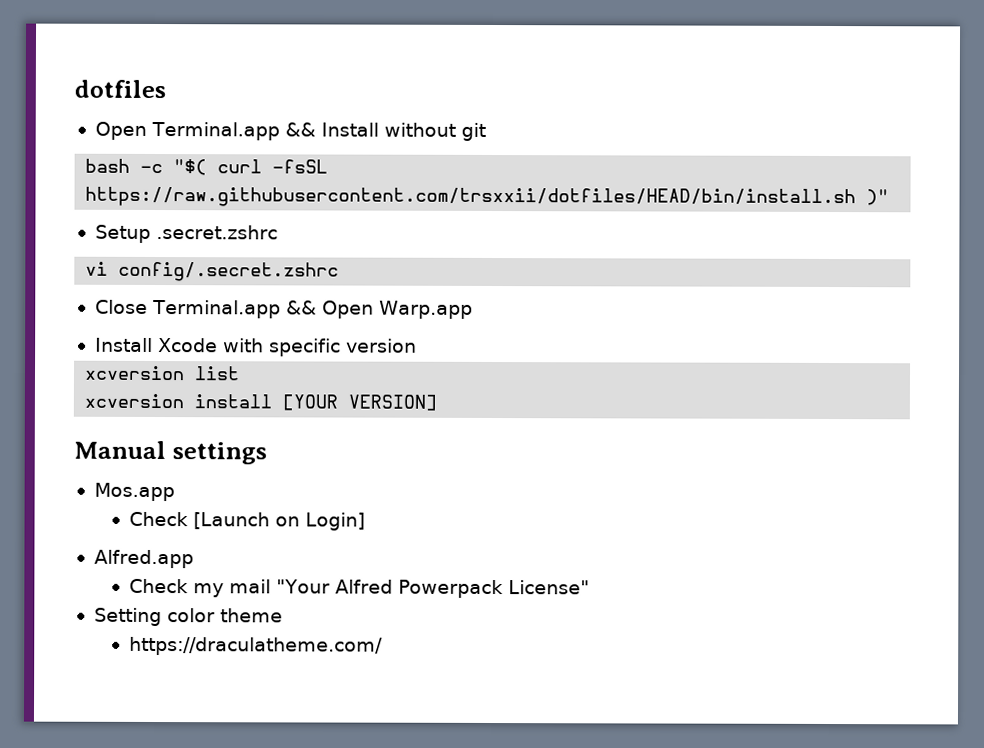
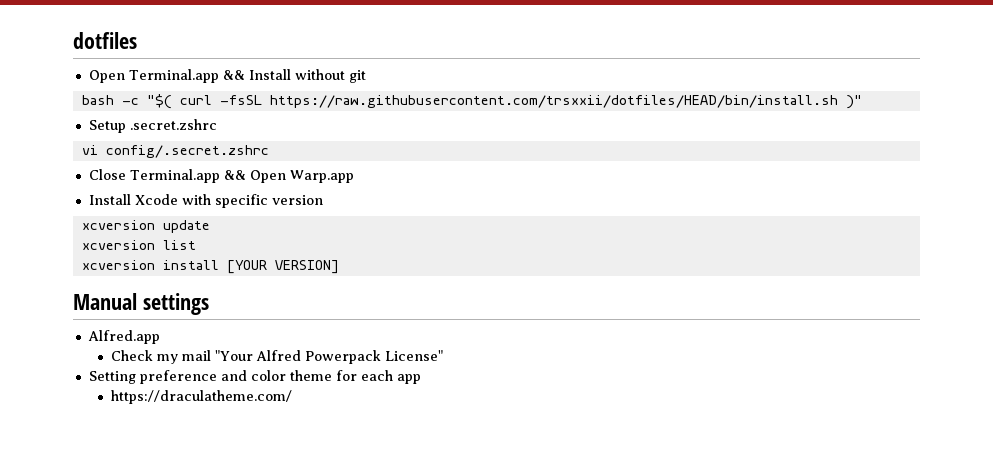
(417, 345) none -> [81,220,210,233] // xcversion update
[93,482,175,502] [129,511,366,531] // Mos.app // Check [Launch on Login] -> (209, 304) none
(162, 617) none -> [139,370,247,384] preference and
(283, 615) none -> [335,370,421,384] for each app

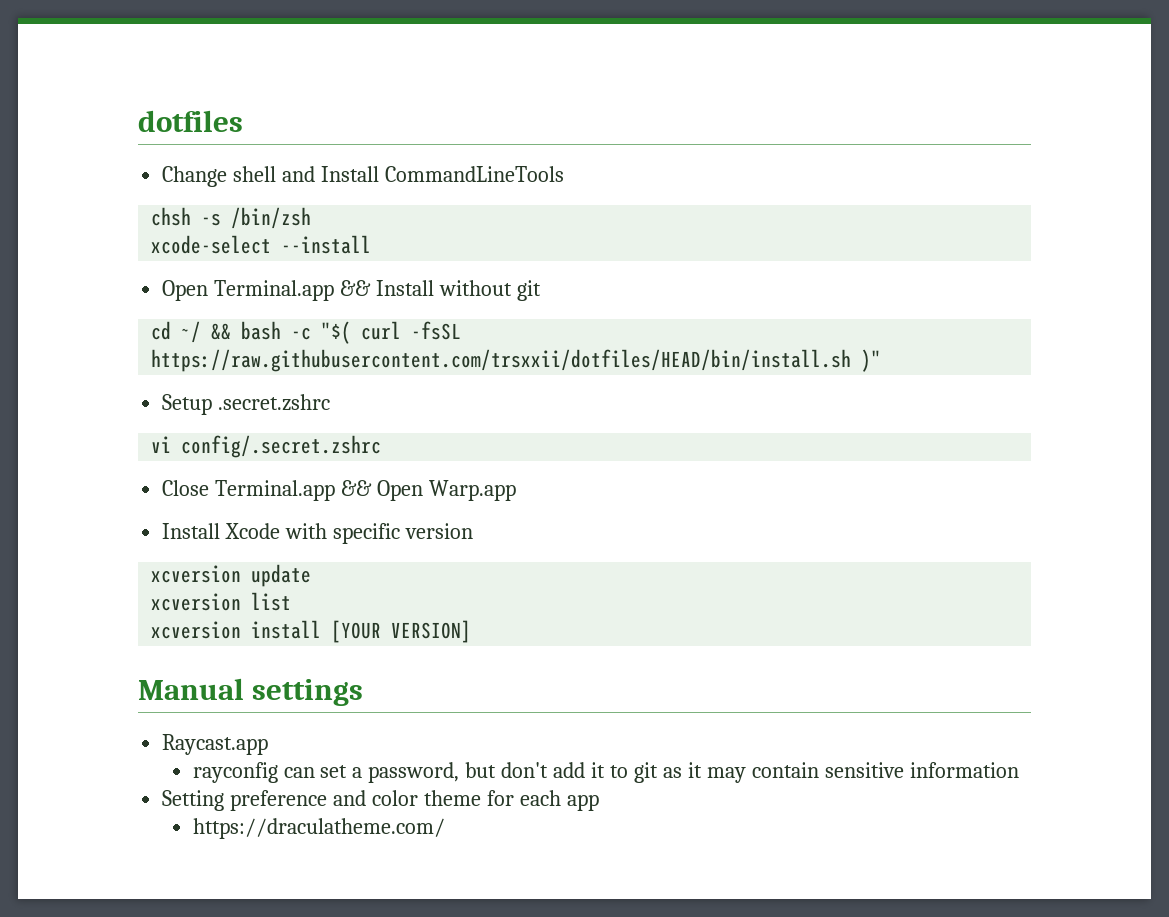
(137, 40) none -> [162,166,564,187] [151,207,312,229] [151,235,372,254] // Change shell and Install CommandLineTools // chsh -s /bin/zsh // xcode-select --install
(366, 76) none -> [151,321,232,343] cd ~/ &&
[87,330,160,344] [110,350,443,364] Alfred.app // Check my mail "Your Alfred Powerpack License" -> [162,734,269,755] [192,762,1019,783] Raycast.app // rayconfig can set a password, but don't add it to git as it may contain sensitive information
-*-*-
_AIM OF THE TASK_:
Take every line from the listing above that includes the word "Check" and copy it.

_TASK RESULT_:
[93,482,175,502] [129,511,366,531] // Mos.app // Check [Launch on Login] -> (209, 304) none
[87,330,160,344] [110,350,443,364] Alfred.app // Check my mail "Your Alfred Powerpack License" -> [162,734,269,755] [192,762,1019,783] Raycast.app // rayconfig can set a password, but don't add it to git as it may contain sensitive information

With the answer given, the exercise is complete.